Non poteva mancare, naturalmente, la spiegazione più a buon mercato: il Male assoluto. Su Repubblica, infatti, Massimo Recalcati ha scritto che “nessuna Causa sostiene il passaggio all’atto criminale: il loro obiettivo è quello dell’esercizio del Male.” In più, continua sempre lo psicanalista, “non c’è, per un perverso, nessuna ragione del godimento che non sia il godimento stesso.”
L’apparente insensatezza del crimine del Collatino ha inoltre comportato ogni genere di accostamento e paragone storico. Il più gettonato è stato indubbiamente quello con il massacro del Circeo. Per il direttore di Vanity Fair, ad esempio, saremmo di fronte a un delitto “figlio di un modello fin troppo vecchio che si chiama disprezzo fascistoide per la vita altrui, e uso fascistoide senza alcuna connotazione politica. Lo stesso modello che ha generato, 40 anni fa, il massacro del Circeo, per dire.”
Qualcuno—ripescando la “banalità del male”—è riuscito a descrivere i due ragazzi romani come dei novelli Eichmann al processo di Gerusalemme, intenti a deflettere ogni responsabilità per l’uso della cocaina esattamente come il gerarca nazista diceva di eseguire solo gli ordini. Altri, invece, hanno letto l’omicidio di Luca Varani alla luce di Salò o le 120 giornate di Sodoma , sostenendo che il film di Pier Paolo Pasolini “aggiunge inquietanti spunti di riflessione alle già molte domande che l’assassinio […] sta suscitando e, precisamente, riflessioni sulla direzione che ha preso la troppo acriticamente decantata ‘liberazione sessuale’.”
Il culmine della tendenza a tracciare collegamenti inesistenti è stato però raggiunto da un articolo di Lia Celi pubblicato su Lettera43. In esso si frullano quasi tutti gli elementi citati qui sopra e si arriva ad avvicinare l’omicidio di Luca Varani a quello di Giulio Regeni. Per quale motivo? Semplice: entrambi sono stati torturati.
Ovviamente, è irrilevante constatare che il contesto in cui si sono verificati i due casi è completamente diverso. Dopotutto, spiega Celi, “non c’è molta molta differenza fra un appartamento del Collatino e uno del Cairo, fra una cella del carcere nazista di Via Tasso e una di Abu Ghraib, fra una villa del Circeo e un’aula della scuola Diaz” se il rituale “che vi si compie è lo stesso”: quello di “esercitare il potere assoluto su un essere umano,” proprio come—indovinate un po’—ha raccontato Pasolini in Salò.
Potrei andare avanti con gli esempi, ma arrivato fin qui penso che il punto sia sufficientemente chiaro. Nelle circostanze più virtuose la narrazione che si fa intorno a certi delitti può diventare un’ occasione di confronto su questioni sociali o, più in generale, sul funzionamento della giustizia—basti pensare a recenti serie come Making a Murderer, Serial o The Jinx.

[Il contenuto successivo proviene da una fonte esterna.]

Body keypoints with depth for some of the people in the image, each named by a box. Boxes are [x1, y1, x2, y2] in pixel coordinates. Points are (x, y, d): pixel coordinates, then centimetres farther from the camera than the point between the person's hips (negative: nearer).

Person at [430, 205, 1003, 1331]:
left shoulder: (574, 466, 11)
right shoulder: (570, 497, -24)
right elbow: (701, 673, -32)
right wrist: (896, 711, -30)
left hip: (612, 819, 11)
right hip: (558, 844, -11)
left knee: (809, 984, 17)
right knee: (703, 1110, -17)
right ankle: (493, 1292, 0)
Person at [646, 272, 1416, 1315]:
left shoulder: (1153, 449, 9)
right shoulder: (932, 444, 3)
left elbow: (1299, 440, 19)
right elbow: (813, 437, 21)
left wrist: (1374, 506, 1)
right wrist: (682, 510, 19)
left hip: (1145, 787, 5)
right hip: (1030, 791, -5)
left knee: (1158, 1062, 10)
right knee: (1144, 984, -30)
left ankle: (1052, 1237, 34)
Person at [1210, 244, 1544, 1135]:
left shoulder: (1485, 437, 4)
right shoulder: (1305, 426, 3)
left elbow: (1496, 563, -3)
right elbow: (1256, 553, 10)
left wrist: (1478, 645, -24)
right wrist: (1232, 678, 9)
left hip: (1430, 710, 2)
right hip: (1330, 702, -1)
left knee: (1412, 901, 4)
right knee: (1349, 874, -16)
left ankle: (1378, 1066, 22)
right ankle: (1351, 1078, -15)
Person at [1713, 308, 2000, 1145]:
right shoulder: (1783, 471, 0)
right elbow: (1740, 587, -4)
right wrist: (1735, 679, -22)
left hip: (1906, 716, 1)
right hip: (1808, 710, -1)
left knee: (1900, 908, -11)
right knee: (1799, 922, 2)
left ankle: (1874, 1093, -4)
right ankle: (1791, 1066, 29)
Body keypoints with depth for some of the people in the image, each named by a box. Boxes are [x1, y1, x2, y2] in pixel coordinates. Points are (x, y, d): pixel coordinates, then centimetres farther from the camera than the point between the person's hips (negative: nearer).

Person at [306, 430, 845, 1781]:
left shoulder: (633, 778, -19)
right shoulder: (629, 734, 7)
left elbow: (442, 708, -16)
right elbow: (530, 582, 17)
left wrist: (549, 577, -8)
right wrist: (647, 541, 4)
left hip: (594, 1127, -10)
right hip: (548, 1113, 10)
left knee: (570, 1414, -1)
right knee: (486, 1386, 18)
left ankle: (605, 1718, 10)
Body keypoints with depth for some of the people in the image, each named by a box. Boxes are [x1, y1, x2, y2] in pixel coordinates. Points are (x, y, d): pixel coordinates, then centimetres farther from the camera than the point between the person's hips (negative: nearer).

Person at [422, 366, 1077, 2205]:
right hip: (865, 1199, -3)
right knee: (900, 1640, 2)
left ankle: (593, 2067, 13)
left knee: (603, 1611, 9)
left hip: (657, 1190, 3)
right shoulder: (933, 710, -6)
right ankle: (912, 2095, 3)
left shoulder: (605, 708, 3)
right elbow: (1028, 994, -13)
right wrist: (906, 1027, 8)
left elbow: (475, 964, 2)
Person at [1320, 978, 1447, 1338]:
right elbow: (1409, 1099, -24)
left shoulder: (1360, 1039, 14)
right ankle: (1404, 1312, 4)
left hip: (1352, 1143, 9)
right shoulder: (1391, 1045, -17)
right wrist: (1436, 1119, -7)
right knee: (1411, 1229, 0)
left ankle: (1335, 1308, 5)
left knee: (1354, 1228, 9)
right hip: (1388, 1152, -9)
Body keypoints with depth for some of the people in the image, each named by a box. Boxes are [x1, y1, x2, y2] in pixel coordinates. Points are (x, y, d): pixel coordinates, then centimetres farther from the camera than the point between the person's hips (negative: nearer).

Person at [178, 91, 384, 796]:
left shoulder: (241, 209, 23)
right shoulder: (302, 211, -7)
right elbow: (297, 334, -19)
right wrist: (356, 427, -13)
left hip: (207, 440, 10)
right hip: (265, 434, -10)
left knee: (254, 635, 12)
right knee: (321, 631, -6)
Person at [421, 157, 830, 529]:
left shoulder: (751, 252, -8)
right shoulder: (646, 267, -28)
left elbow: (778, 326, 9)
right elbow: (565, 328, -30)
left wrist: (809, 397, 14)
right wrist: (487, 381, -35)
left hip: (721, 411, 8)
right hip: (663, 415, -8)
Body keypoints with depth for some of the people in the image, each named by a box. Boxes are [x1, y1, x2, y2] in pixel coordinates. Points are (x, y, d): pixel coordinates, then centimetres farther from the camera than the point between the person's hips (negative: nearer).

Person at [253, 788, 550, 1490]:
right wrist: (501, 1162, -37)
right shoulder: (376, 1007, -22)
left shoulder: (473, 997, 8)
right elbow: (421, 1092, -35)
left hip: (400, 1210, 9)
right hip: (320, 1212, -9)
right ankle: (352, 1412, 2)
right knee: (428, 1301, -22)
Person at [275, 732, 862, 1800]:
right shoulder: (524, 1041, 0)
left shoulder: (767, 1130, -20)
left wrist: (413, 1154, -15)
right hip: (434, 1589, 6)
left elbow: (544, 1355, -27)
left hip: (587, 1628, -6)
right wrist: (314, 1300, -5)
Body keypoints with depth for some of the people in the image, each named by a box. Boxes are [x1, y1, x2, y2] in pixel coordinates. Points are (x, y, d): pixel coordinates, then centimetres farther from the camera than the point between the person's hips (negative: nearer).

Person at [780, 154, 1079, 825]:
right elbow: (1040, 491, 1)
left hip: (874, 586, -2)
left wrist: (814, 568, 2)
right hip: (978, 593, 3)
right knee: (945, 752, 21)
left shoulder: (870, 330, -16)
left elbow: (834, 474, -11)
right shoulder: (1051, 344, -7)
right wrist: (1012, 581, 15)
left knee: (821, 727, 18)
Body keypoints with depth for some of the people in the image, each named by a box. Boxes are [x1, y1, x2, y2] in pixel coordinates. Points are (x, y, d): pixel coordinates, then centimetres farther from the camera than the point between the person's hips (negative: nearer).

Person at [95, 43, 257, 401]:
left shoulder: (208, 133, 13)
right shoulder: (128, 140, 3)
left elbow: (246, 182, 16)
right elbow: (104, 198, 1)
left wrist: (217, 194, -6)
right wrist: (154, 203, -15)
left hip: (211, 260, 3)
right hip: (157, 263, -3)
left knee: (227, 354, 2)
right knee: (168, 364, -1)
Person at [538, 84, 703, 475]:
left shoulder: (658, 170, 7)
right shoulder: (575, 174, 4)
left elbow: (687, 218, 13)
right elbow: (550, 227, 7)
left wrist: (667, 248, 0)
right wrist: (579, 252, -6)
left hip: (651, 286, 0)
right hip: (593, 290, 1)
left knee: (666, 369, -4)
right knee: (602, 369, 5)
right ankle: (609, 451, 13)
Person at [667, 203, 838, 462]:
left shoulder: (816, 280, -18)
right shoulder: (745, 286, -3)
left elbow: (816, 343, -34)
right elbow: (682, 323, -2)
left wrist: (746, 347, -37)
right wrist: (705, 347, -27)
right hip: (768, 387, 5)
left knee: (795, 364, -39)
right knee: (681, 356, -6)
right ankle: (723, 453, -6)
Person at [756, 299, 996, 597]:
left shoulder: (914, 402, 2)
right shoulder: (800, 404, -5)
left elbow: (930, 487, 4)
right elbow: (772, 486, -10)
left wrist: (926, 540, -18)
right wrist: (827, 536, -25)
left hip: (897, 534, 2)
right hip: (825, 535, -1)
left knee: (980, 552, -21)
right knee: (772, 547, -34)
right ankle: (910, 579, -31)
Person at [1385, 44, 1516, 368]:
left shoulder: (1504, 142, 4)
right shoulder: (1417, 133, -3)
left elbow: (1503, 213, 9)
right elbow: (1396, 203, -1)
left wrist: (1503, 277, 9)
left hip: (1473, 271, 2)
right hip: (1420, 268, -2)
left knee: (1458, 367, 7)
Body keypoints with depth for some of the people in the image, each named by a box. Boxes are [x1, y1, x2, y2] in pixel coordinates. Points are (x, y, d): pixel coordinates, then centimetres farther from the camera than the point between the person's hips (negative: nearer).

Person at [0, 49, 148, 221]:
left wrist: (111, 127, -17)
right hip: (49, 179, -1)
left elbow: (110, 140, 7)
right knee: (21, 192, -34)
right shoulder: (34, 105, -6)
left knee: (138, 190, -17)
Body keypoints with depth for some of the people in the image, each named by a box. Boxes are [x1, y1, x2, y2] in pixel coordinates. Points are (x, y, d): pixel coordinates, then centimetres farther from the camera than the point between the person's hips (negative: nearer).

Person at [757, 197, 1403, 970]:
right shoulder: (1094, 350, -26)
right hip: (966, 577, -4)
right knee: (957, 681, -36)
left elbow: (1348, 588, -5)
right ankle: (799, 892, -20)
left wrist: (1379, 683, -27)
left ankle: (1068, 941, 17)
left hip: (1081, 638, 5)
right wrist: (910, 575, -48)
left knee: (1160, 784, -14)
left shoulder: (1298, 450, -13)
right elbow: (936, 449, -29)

In Italia invece, come scrive ancora Valeria Lai in Black News, la cronaca nera è costantemente annegata in una “pseudo-sceneggiatura dei fatti,” in cui “l’intreccio dell’informazione con l’intrattenimento” produce “un clima generale di autocompiacimento che lascia spazio alla divaricazione di vedute e a momenti di finzione narrativa.”
Il risultato è che non si ha mai una vera catarsi in queste storie, ma solo sovreccitazione e morbosità spalmate su tutti i palinsesti; e ancor peggio—data la preminenza che questo genere ha ormai assunto nel panorama informativo italiano—c’è che la dimensione della cronaca nera si trasformi nell’unica attraverso cui si interpreta ogni evento sociale.